Pakistan Proposes Troop Withdrawal Talks
ISLAMABAD, Pakistan – Pakistan called for talks with India on a mutual reduction of troops along their tense border and offered on Tuesday to restore transport links cut last month because of the crisis over Kashmir.
However, India repeated its demand that Pakistan halt what the Indians call "cross-border terrorism," meaning attacks by Pakistani-based militants against Indian rule in Kashmir.
India said Tuesday that six suspected Islamic militants and a paramilitary trooper were killed during gunbattles across the cease-fire line in Kashmir. There was no comment from Pakistan.
In a statement read by Foreign Ministry spokesman Aziz Ahmed Khan, Pakistan said it was willing to begin talks with India "over a phased withdrawal of troops on both sides from their forward positions to their peacetime locations."
"Once an agreement is reached, troops should be withdrawn within a specific time frame," the statement said. Once the two sides agreed on a mutual withdrawal, they could begin a "comprehensive dialogue on the Kashmir dispute as well as all other issues."
Khan also said Pakistan was willing to restore road, air and rail links that were severed last month by India after the Dec. 13 attack on its parliament. India blamed two Pakistani-based Islamic extremist groups for the attack, in which 14 people were killed.
The attack led to the biggest buildup of forces along the border between the two nuclear-armed rivals since 1971.
In New Delhi, the United News of India news agency quoted Indian Foreign Ministry spokeswoman Nirupama Rao as saying India would agree to talks only after Islamabad took concrete action against cross-border terrorism.
"There is no question of starting any dialogue unless Pakistan translated into action its commitment on suppressing terrorism," Rao said.
Tensions appeared to have eased after President Pervez Musharraf on Jan. 12 banned the two Islamic groups accused of the parliament attack and declared that Pakistan would not be a base for terrorism.
Secretary of State Colin Powell visited both countries after the speech and declared that he was encouraged that a diplomatic solution to the crisis could be reached.
Since then, however, there has been little sign of progress.
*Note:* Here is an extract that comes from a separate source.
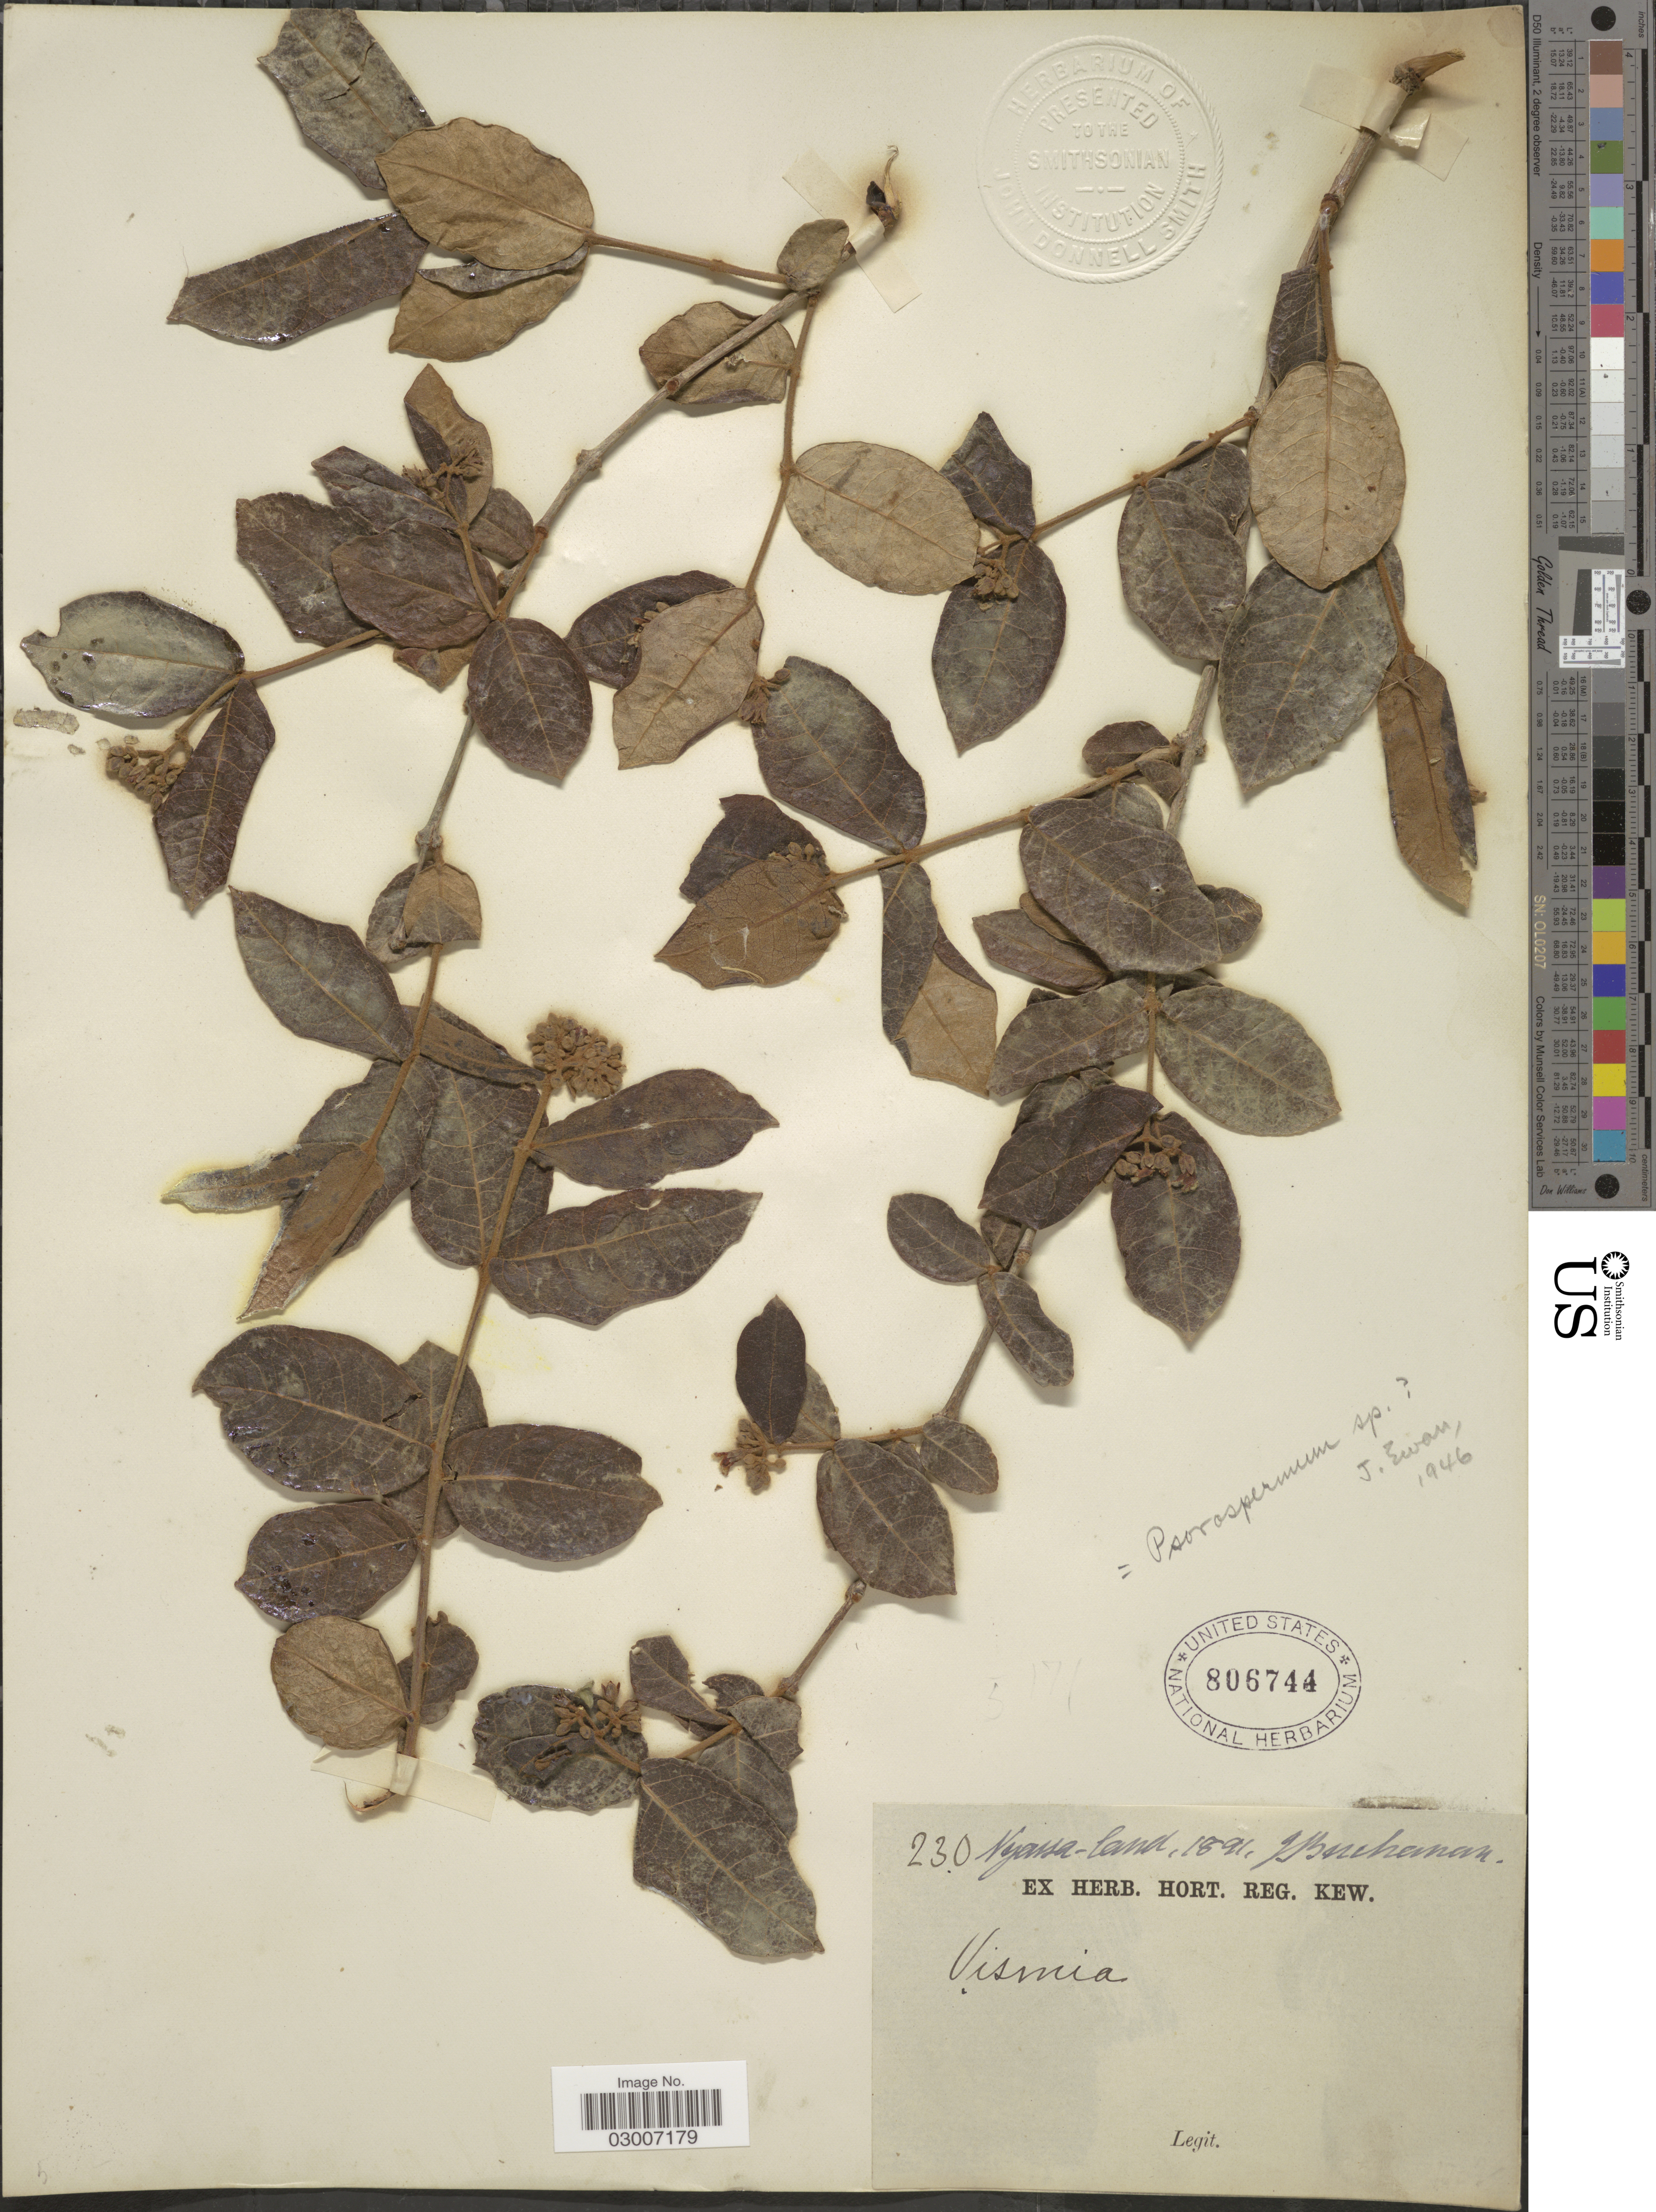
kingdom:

On Monday, Indian Prime Minister Atal Bihari Vajpayee demanded that Pakistan withdraw from the part of Kashmir under its control before peace talks.
"If Kashmir is the central issue, then one-third of Kashmir is occupied by Pakistan illegally," Vajpayee told a meeting in the central Indian city of Raipur.
Islamabad has called for a plebiscite in Kashmir to determine the territory's future. New Delhi rejects the proposal and calls Kashmir an integral part of its national territory.
On Tuesday, Musharraf visited Pakistani army positions along the border east of Lahore, urging troops to remain vigilant so that there can be "no misconception" about the country's defense capabilities.
"Pakistan has earned a place of distinction in the community of nations as a major strategic partner in the international coalition against terrorism," Musharraf told the troops. "But our eastern neighbor is making vain attempts to discredit it."
More than a dozen Islamic militant groups, most based in Pakistan, have been fighting since 1989 to win independence for the two-thirds of Kashmir controlled by India or to join it to Pakistan, which controls the other third.
The government says more than 32,000 people have died in the insurgency, while human rights groups say the death toll is twice that. Most of the victims are Muslim civilians in Hindu-majority India's only Muslim-majority state.
India and Pakistan have fought two wars over their competing claims to all of the Himalayan region.